**Document:**

================================

Ninja'ed by Brendan. My post contains a worked example, so I'll still post it.
Schol-R-LEA wrote:OK, that explains that, then. If it's an important idiom of the language, changing it would not be desirable, so my suggestion is not a workable solution. It may be possible to make it work - say, by having timestamp metadata on each word - but it probably wouldn't be worth the trouble.
Well, what you could do is keep the linked list but just have the hash table serve as a shortcut into it.

================================

**Dataset items:**
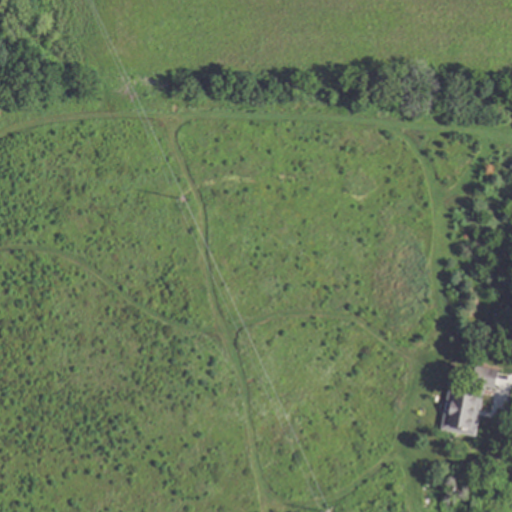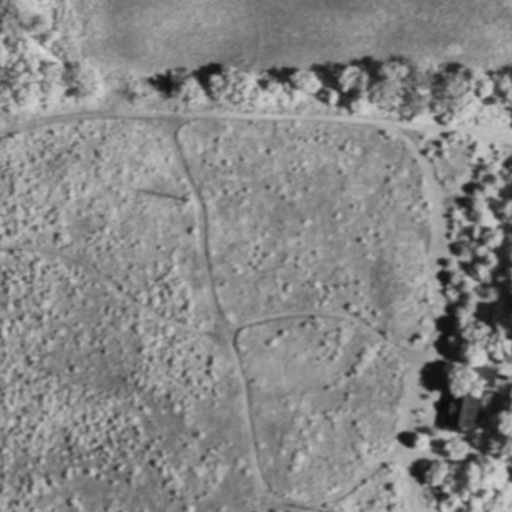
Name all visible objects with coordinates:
crop: (259, 30)
building: (487, 378)
road: (507, 385)
building: (464, 402)
building: (460, 412)
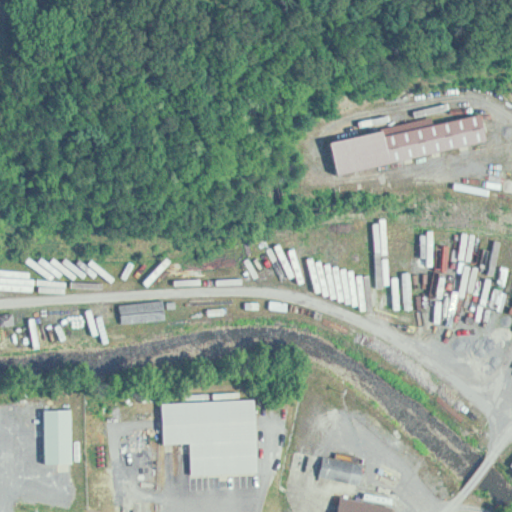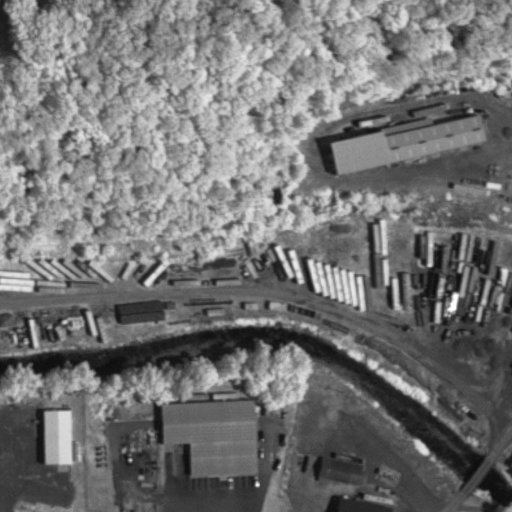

================================

**Problems and tasks:**
A. In the thread, why does Schol-R-LEA decide that his own suggestion is not a workable solution?
B. Extend the thread by writing what comes next after its final sentence.

**Task answers:**
A. He calls it unworkable because the behavior it would change is an important idiom of the language, and changing that would not be desirable.

B.
Something like this:
We start by defining a word GREET:
To enter it into the dictionary, we first hash it. For purposes of illustration, let's use a 26-place hash table where the hash of a word is the position of it's first letter in the alphabet (it wouldn't be a good choice of hash algorithm in an actual implementation, but I hope it will make it easier to understand what I'm doing). So GREET hashes to 7. A hash table entry consists of a pointer to a list of all words whose hash value points to that position in the table. So our table looks like this:
Code: Select all
...
6) NULL
7) WORDLIST7
8) NULL
...
At address "WORDLIST7", we have a structure of the following form:
Code: Select all
(Word name, Pointer to most recent word with this name, pointer to next entry in wordlist)
So memory looks something like this :
Code: Select all
DICTIONARY:
NULL (A pointer to the most recent word in the dictionary will go here)
HASHTABLE:
...
6) NULL
7) WORDLIST7
8) NULL
...
WORDLIST7:
("GREET", FIRSTGREET, NULL)
At the address "FIRSTGREET", we establish a dictionary entry structure of the following form.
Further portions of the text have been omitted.